_INSTRUCTIONS TO FOLLOW_. Look through the entries for the string "proglide" and copy every line where it shows up.

------------------------------------

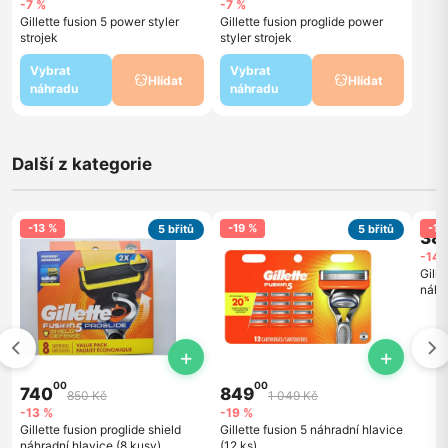
-7 %
-7 %
Gillette fusion 5 power styler
Gillette fusion proglide power
strojek
styler strojek
Vybrat
Vybrat
Hlídat
Hlídat
náhradu
náhradu
Další z kategorie
-13 %
-19 %
-14
5 břitů
5 břitů
38
-14 
Gille
náhra
+
+
00
00
740
849
850 Kč
1 049 Kč
-13 %
-19 %
Gillette fusion proglide shield
Gillette fusion 5 náhradní hlavice
náhradní hlavice (8 kusy)
(12 ks)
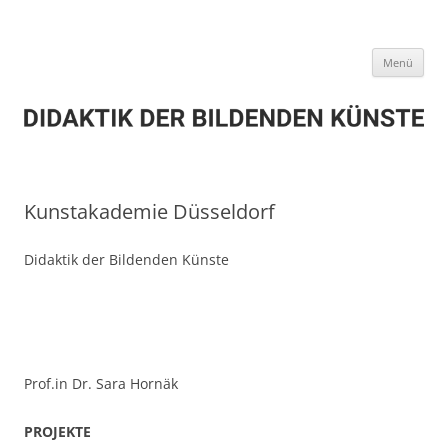
Zum
Inhalt
DIDAKTIK DER BILDENDEN KÜNSTE
springen
Menü
Kunstakademie Düsseldorf
Didaktik der Bildenden Künste
Prof.in Dr. Sara Hornäk
PROJEKTE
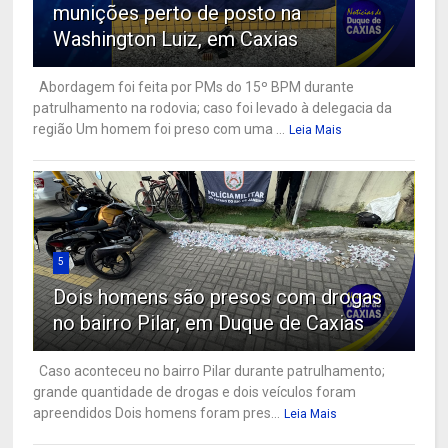
munições perto de posto na
Washington Luiz, em Caxias
Abordagem foi feita por PMs do 15º BPM durante
patrulhamento na rodovia; caso foi levado à delegacia da
região Um homem foi preso com uma ...
Leia Mais
5
Dois homens são presos com drogas
no bairro Pilar, em Duque de Caxias
Caso aconteceu no bairro Pilar durante patrulhamento;
grande quantidade de drogas e dois veículos foram
apreendidos Dois homens foram pres...
Leia Mais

------------------------------------

_ANSWER BELOW_.
Gillette fusion proglide power
Gillette fusion proglide shield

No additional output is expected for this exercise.